Em 2016, parte do acervo foi atingida por um incêndio de condições similares ao dessa quinta-feira. Além disso, o ponto enfrenta um histórico de atrasos salariais, que motivaram funcionários a criar uma campanha pública para pedir apoio.

Repercussão
O incêndio de mais uma instituição histórica e cultural gerou indignação nas redes sociais, sobretudo pela situação de abandono em que se encontrava o local em que estão valiosos documentos, filmes e curtas nacionais —fato que vem na esteira de anos em que as posições do Governo Bolsonaro em relação à valorização cultural brasileira seguem em cheque.

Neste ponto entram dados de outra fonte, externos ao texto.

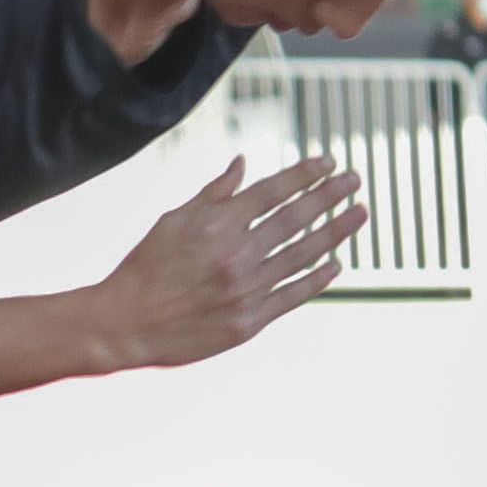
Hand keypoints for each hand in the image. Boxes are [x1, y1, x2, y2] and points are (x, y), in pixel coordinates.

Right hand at [91, 157, 368, 370]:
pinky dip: (318, 278)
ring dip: (336, 232)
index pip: (273, 191)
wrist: (126, 323)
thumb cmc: (146, 266)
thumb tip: (243, 163)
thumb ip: (214, 193)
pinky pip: (294, 295)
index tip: (330, 163)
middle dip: (330, 196)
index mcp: (217, 224)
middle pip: (296, 218)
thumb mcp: (174, 220)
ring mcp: (247, 289)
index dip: (305, 175)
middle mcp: (237, 253)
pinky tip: (337, 263)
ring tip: (360, 214)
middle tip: (356, 180)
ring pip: (304, 254)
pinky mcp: (251, 320)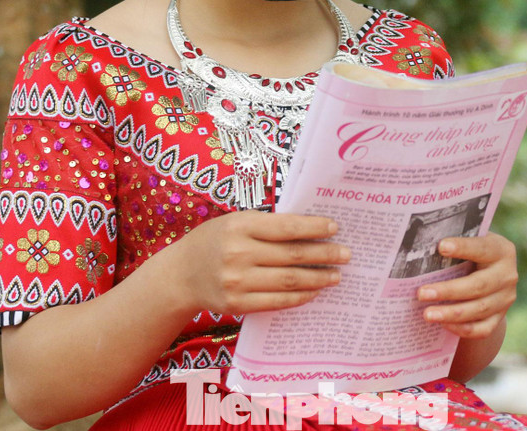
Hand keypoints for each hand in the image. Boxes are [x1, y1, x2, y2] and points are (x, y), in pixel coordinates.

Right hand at [166, 211, 349, 316]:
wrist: (180, 275)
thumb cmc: (214, 242)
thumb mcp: (234, 222)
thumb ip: (266, 226)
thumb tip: (311, 231)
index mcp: (239, 226)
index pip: (286, 227)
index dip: (314, 228)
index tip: (335, 228)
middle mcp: (238, 253)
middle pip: (292, 255)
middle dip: (324, 255)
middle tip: (346, 254)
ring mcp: (237, 281)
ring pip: (288, 281)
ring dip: (317, 278)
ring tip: (335, 276)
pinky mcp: (237, 304)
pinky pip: (276, 302)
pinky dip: (299, 297)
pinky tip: (313, 291)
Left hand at [416, 233, 517, 338]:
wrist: (488, 271)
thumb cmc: (470, 251)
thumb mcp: (469, 239)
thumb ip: (454, 239)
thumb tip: (424, 244)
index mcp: (501, 250)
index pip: (482, 248)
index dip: (463, 247)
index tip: (441, 247)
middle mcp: (507, 275)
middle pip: (479, 285)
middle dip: (449, 290)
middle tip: (422, 293)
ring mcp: (505, 299)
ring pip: (479, 309)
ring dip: (451, 313)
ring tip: (427, 314)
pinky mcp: (499, 317)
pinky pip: (482, 329)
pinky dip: (462, 329)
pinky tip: (442, 324)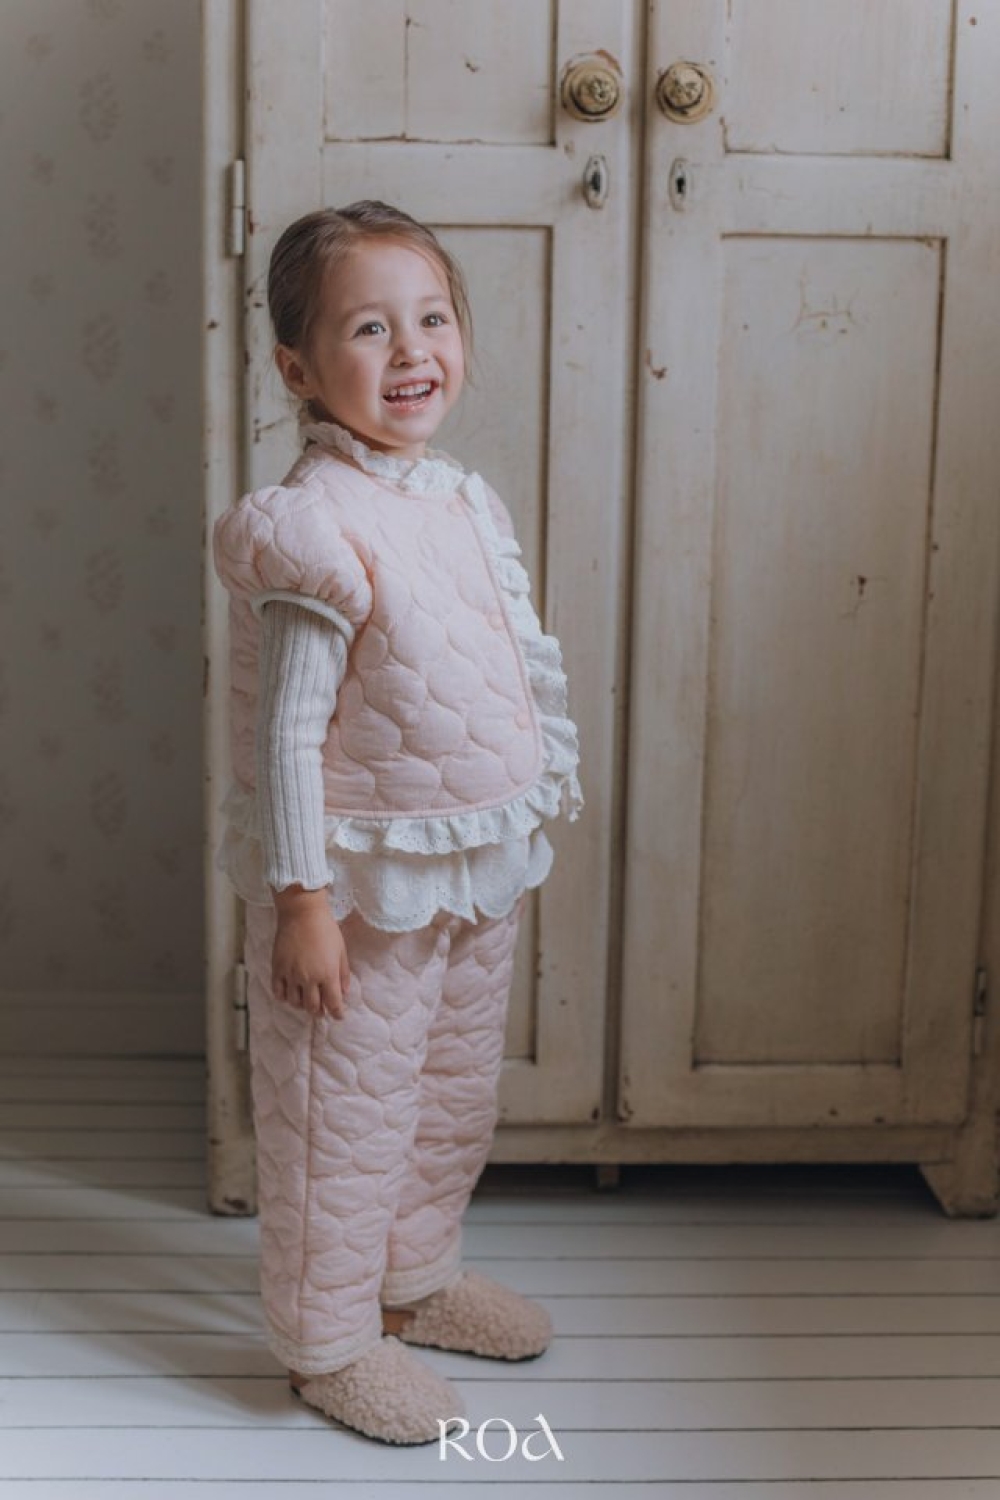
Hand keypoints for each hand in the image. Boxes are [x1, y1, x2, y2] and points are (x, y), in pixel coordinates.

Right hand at [270, 885, 351, 1017]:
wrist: (302, 913)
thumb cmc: (326, 929)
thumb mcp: (341, 951)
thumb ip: (343, 974)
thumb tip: (344, 992)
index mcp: (328, 974)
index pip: (333, 1003)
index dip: (337, 1013)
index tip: (338, 1016)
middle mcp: (309, 978)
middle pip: (313, 1007)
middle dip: (319, 1012)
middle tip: (321, 1011)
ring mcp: (291, 974)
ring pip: (295, 1002)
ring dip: (301, 1005)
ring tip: (305, 1001)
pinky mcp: (278, 968)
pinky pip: (278, 992)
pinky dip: (284, 997)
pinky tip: (289, 994)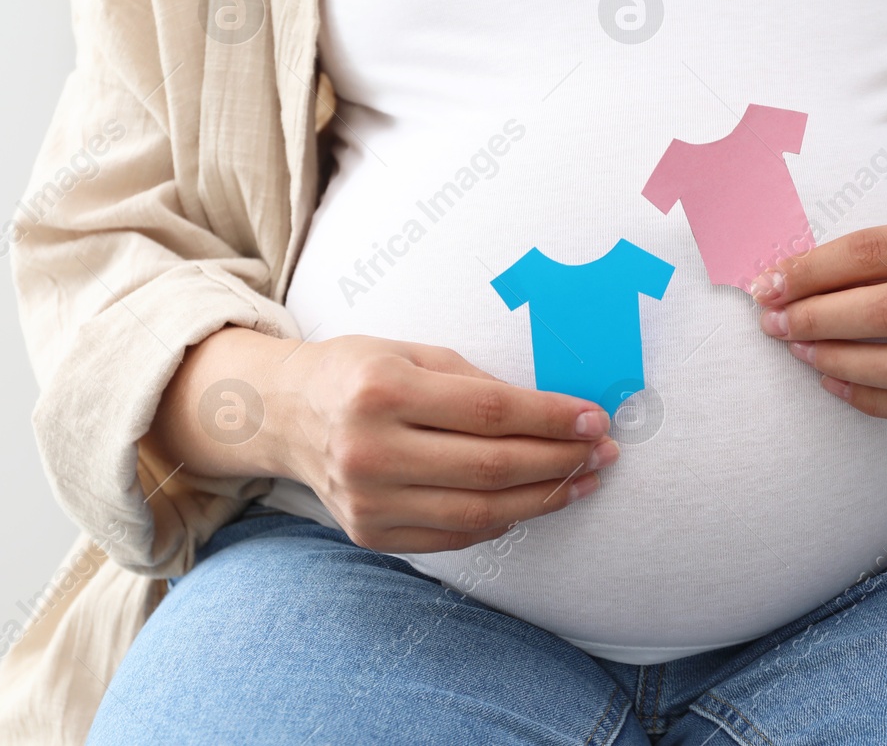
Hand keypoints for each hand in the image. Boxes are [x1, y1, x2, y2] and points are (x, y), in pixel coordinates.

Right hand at [269, 335, 615, 552]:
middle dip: (559, 460)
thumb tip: (556, 415)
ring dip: (544, 499)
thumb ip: (477, 382)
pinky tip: (530, 502)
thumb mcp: (412, 352)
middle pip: (491, 466)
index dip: (551, 418)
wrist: (284, 414)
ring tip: (583, 482)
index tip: (595, 419)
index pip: (490, 411)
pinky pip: (453, 534)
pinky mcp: (369, 532)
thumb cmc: (359, 372)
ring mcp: (367, 498)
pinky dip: (500, 521)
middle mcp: (369, 448)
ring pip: (480, 510)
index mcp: (382, 388)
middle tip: (602, 452)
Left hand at [748, 210, 886, 421]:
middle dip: (813, 319)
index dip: (809, 271)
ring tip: (799, 350)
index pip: (870, 252)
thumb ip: (878, 254)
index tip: (767, 285)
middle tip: (774, 323)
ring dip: (834, 361)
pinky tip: (834, 381)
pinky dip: (866, 398)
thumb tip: (789, 280)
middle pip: (881, 312)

O ex-governador e candidato à presidência em 2022, Ciro Gomes (PDT), disse que a “tragédia” vem de um “rastro de destruição de um governo que apaga nossa história”. Até o momento, porém, autoridades não haviam confirmado motivação criminosa por trás do incêndio. A vereadora de São Paulo, Erika Hilton (PSOL), relembrou a destruição do Museu Nacional há três anos e disse tratar-se de um “descaso organizado”.


Já o governador de São Paulo, João Doria, afirmouque a “morte gradual da cultura nacional” é resultado do “desprezo pela arte e pela memória do Brasil”.